02/14/2013 12:05 pm ET Updated Apr 16, 2013

The State of Our City Is Fragile

Fellow Detroiters:

The state of our city is fragile.

While full of possibility and enormous opportunity for growth and renewal, Detroit's future remains tenuous. Our civic leaders must urgently confront the deep historical challenges that are engulfing us today with three essential tasks.

First, we must execute a city turn-around with a fierce focus on the fundamentals of city government. From our decrepit finances to our beleaguered police and fire response units to our deplorable crime rate, nothing will restore confidence in this city more than providing the most basic city services to all of our citizens so they feel safe, protected and empowered to live out their aspirations.

These are not idle issues. They are the fulcrum by which people choose to stay or leave this town. They are the bottom rung of Detroit's own Maslow Needs hierarchy. Every street light that stays out, every blighted property that goes unattended, and every threat our citizens face is an injustice to all of us and the essential role we require from our public services. This, above all else, is why all of us must clamor for city hall to stop promising us moon shots and instead lead with an understanding that our future will be set from the foundation Detroit builds now. We must forge strong basic services to renew, or even reasonably establish, local confidence to stop the bleeding of Detroit's people -- literally and figuratively.

Second, in the face of deep unease, distrust, and anxiety in this city, we must equally commit with profound dedication to community building. Scoff all you want, but until we find common ground built from mutual relationships, trust and reconciliation, Detroit will never realize its full potential as an inclusive community that celebrates all of its citizens and regional neighbors.

All of us in Detroit merit respect and must see our diverse neighbors -- black, white, and brown; young and old; blue-collar and white-collar; lifelong residents and new transplants -- as people worthy of dignity and belonging in our proud and authentic city.

Shame on us for allowing the divisions and distrust that festers at the fringes of our city to denigrate our task, and I beg our civic leaders to understand their critical obligations to effective community building. You must nurture our soulful city to see this vision through and challenge those among us who would dare to bring divisive rhetoric to your forums like you would a school yard bully. We need higher standards in our civic discourse and that process starts with our leaders who have the power of the pulpit. Please, set the tone.

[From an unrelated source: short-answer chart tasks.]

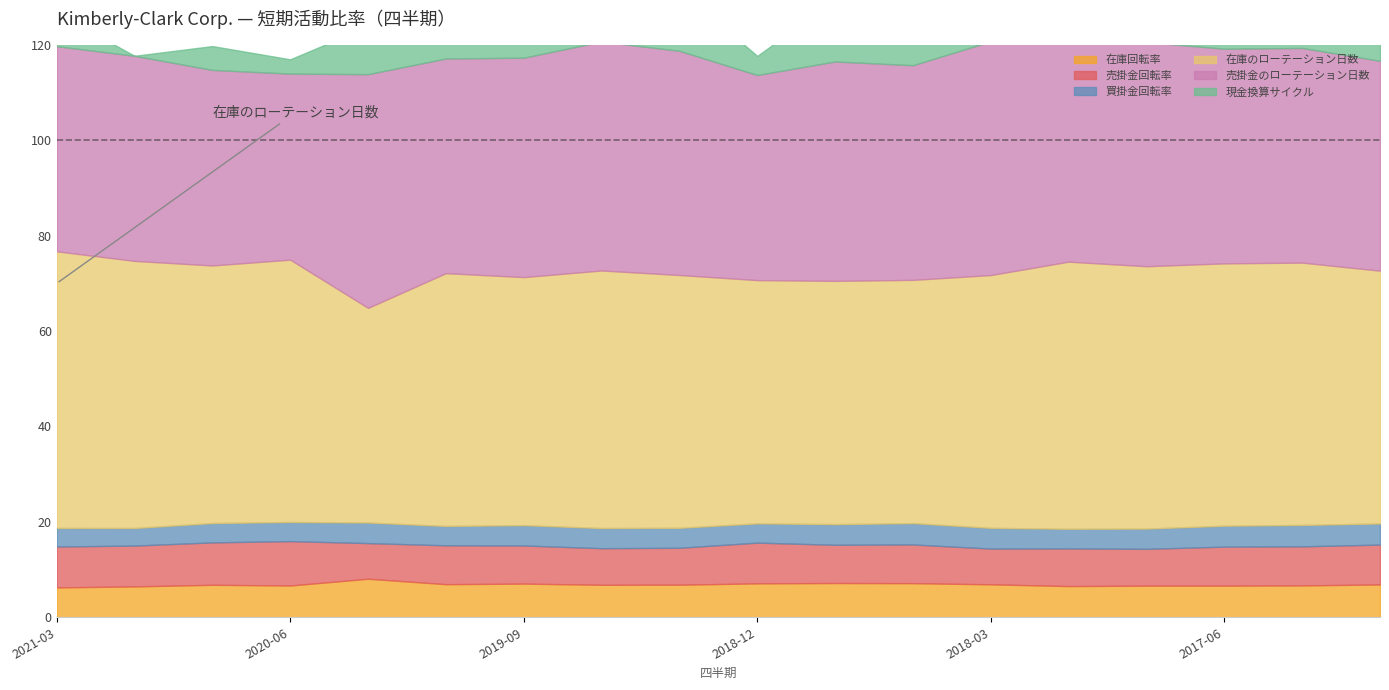

Is the value of 買掛金回転率 at 2018-12-31 greater than the value of 在庫のローテーション日数 at 2018-12-31?

No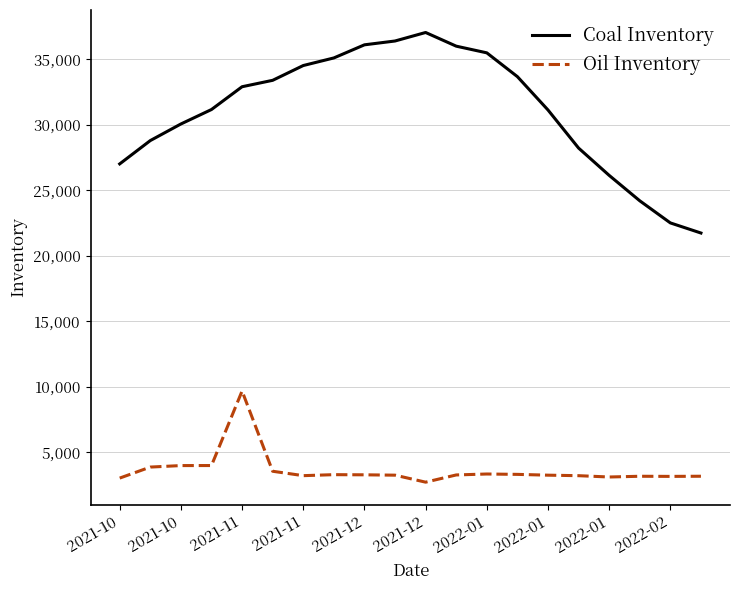

Is this an area chart (filled region under the line)?

No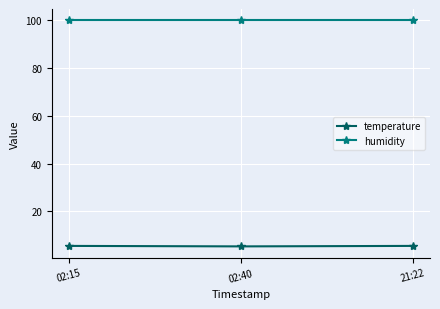

Count the number of categories in the chart.

3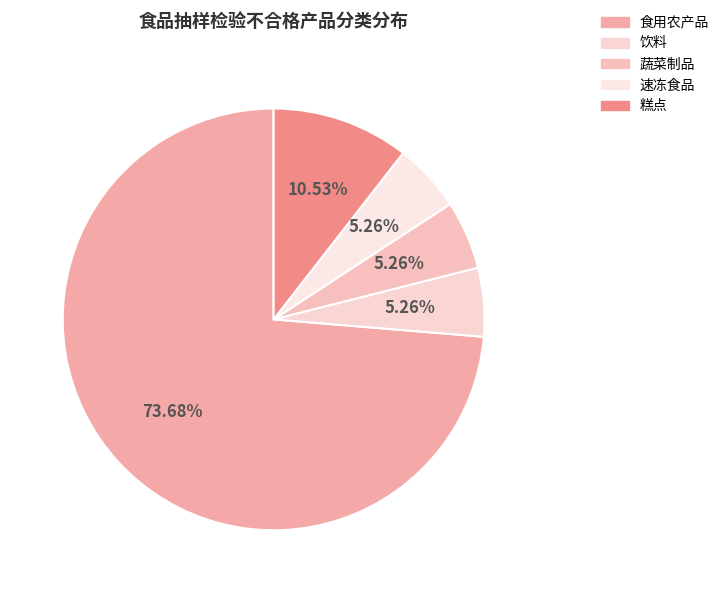

Which category accounts for the majority?

食用农产品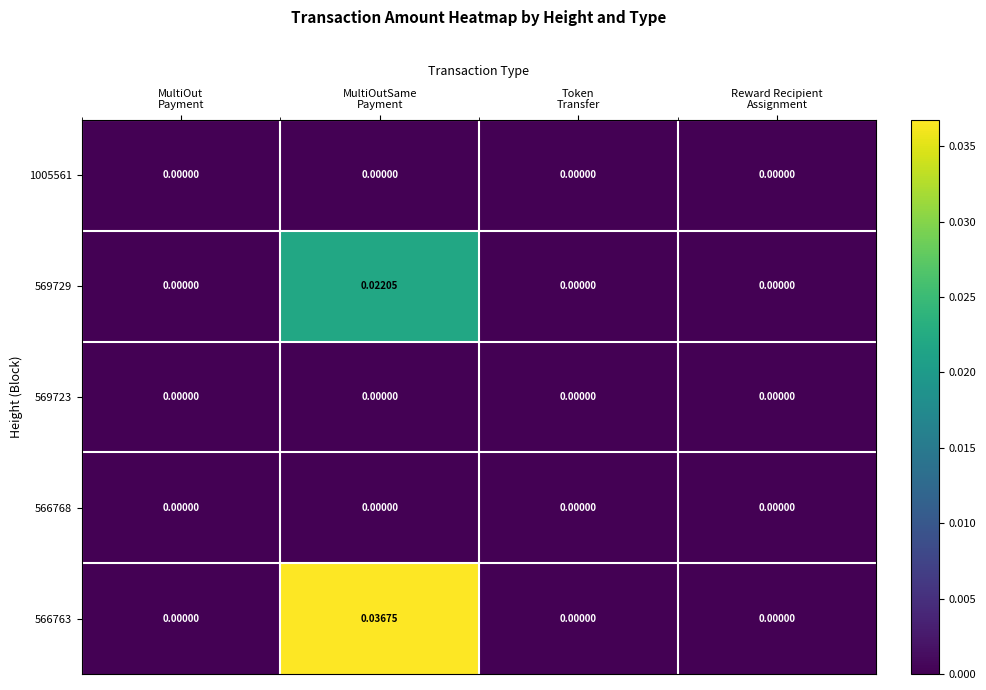

Count the number of categories in the chart.

4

Third and finally, it is unconscionable that our leaders continue to point fingers, get defensive, and play the victims rather than standing up to solve the challenges they face. Punting your responsibilities to effecting reasonable solutions is atrocious public leadership. Most of us respect and understand the enormity of the duty you carry, but we can only endure such feckless (reckless?) leadership that fails to grasp its core charge: solve problems. Get it done: be constructive, not obstructive; be agents for change and reasonable solutions, not the victim of the office you sought and the cards you were dealt.

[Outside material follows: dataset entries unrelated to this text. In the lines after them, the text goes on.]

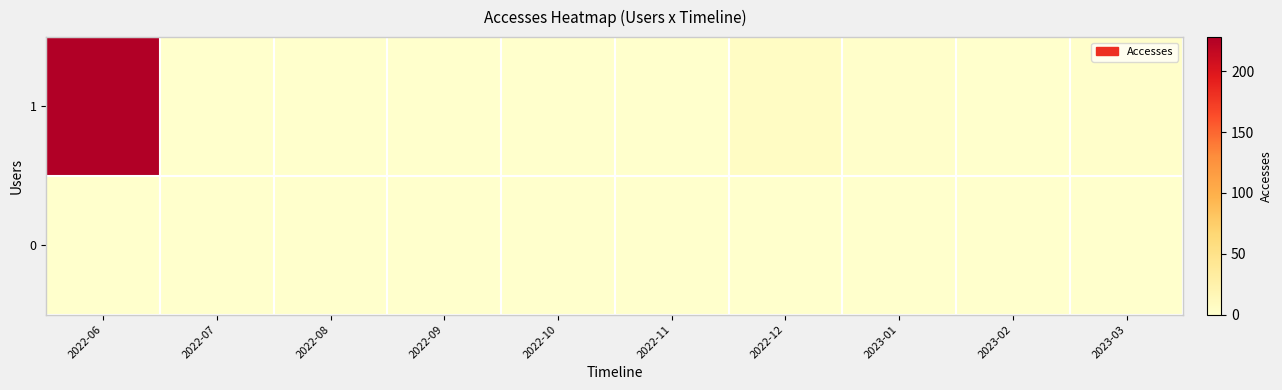

Reading left to right, list all the values displayed in this chart.

0: 2022-06=0	2022-07=0	2022-08=0	2022-09=0	2022-10=0	2022-11=0	2022-12=0	2023-01=0	2023-02=0	2023-03=0
1: 2022-06=228	2022-07=0	2022-08=0	2022-09=0	2022-10=0	2022-11=0	2022-12=6	2023-01=1	2023-02=0	2023-03=1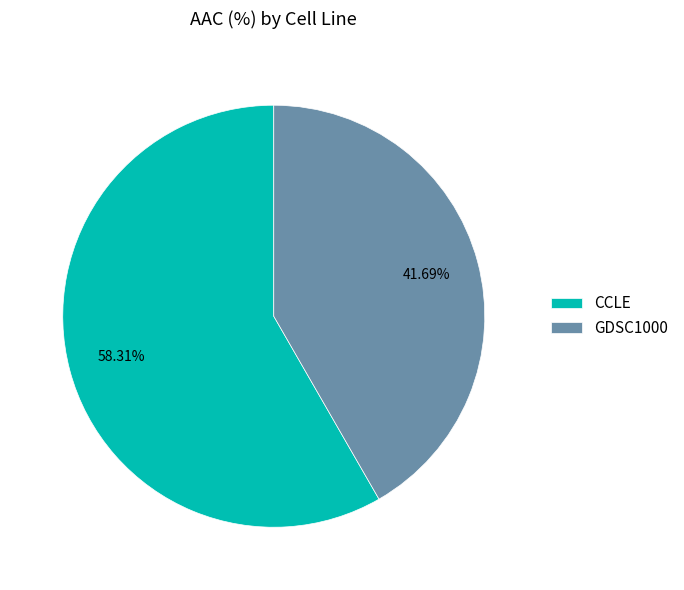

To the nearest percent, what is the combined percentage of CCLE and GDSC1000?

100%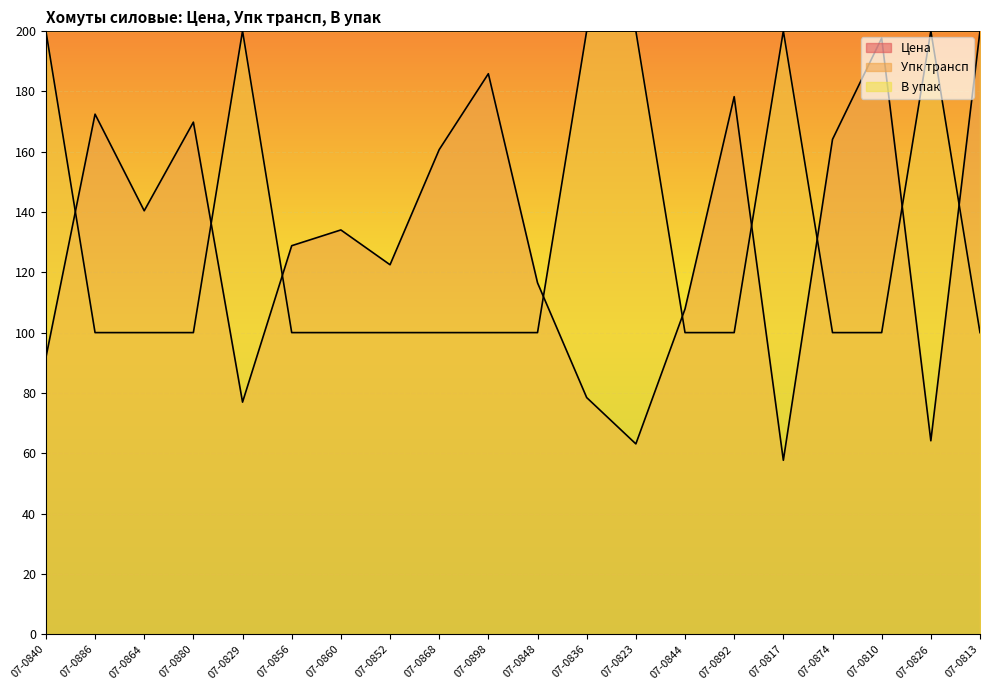

At 07-0880, list the series in order from smallest to largest.

Упк трансп, Цена, В упак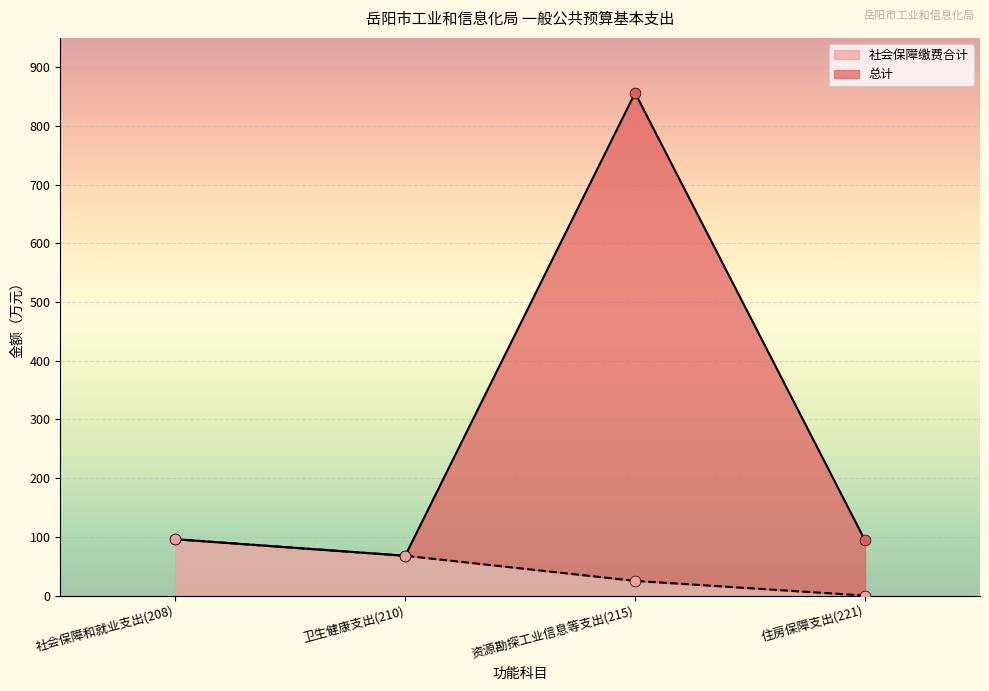

Which series has the largest total across all categories?

总计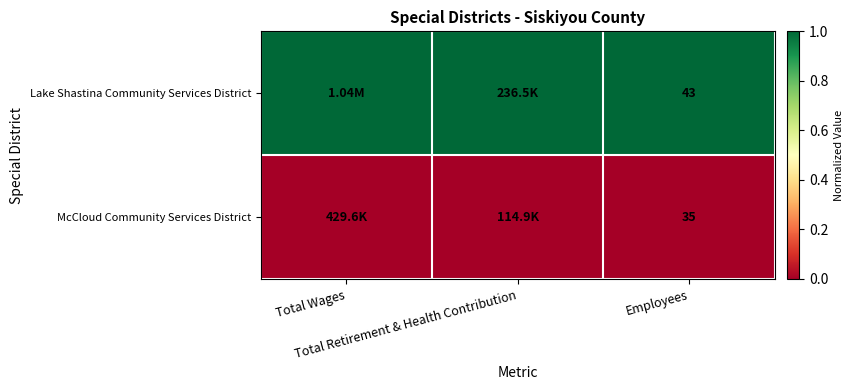

At how many categories does at least one series exceed 0?

3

These three tasks require daily engagement -- initiative, negotiation, communication, collaboration, risk taking and accountability -- from our leadership.

This generations' task in Detroit is profoundly simple to articulate if gruelingly hard to execute: our actions, our tone and our process for addressing Detroit's manic possibility prism is to forge the bridge from Detroit's epic challenges to its profound opportunities.

As unsexy as it is, the tone and substance of the work ahead must show our grit and determination to achieve these three aims. We must channel all of our energy on these tasks to meaningfully reset Detroit's lurching and fitful progress so it may meaningfully emerge into a city built for growth, prosperity and an inclusive future.

These are the core functions of the mayor's office and whoever occupies it for the foreseeable future. While Detroit can be home to the dreams of all our residents, our leaders must deliver results, must stop the divisiveness, and must do it together.

Please understand your task: build the bridge and see through Detroit's transformation.

Only then will Detroit's next great era properly commence.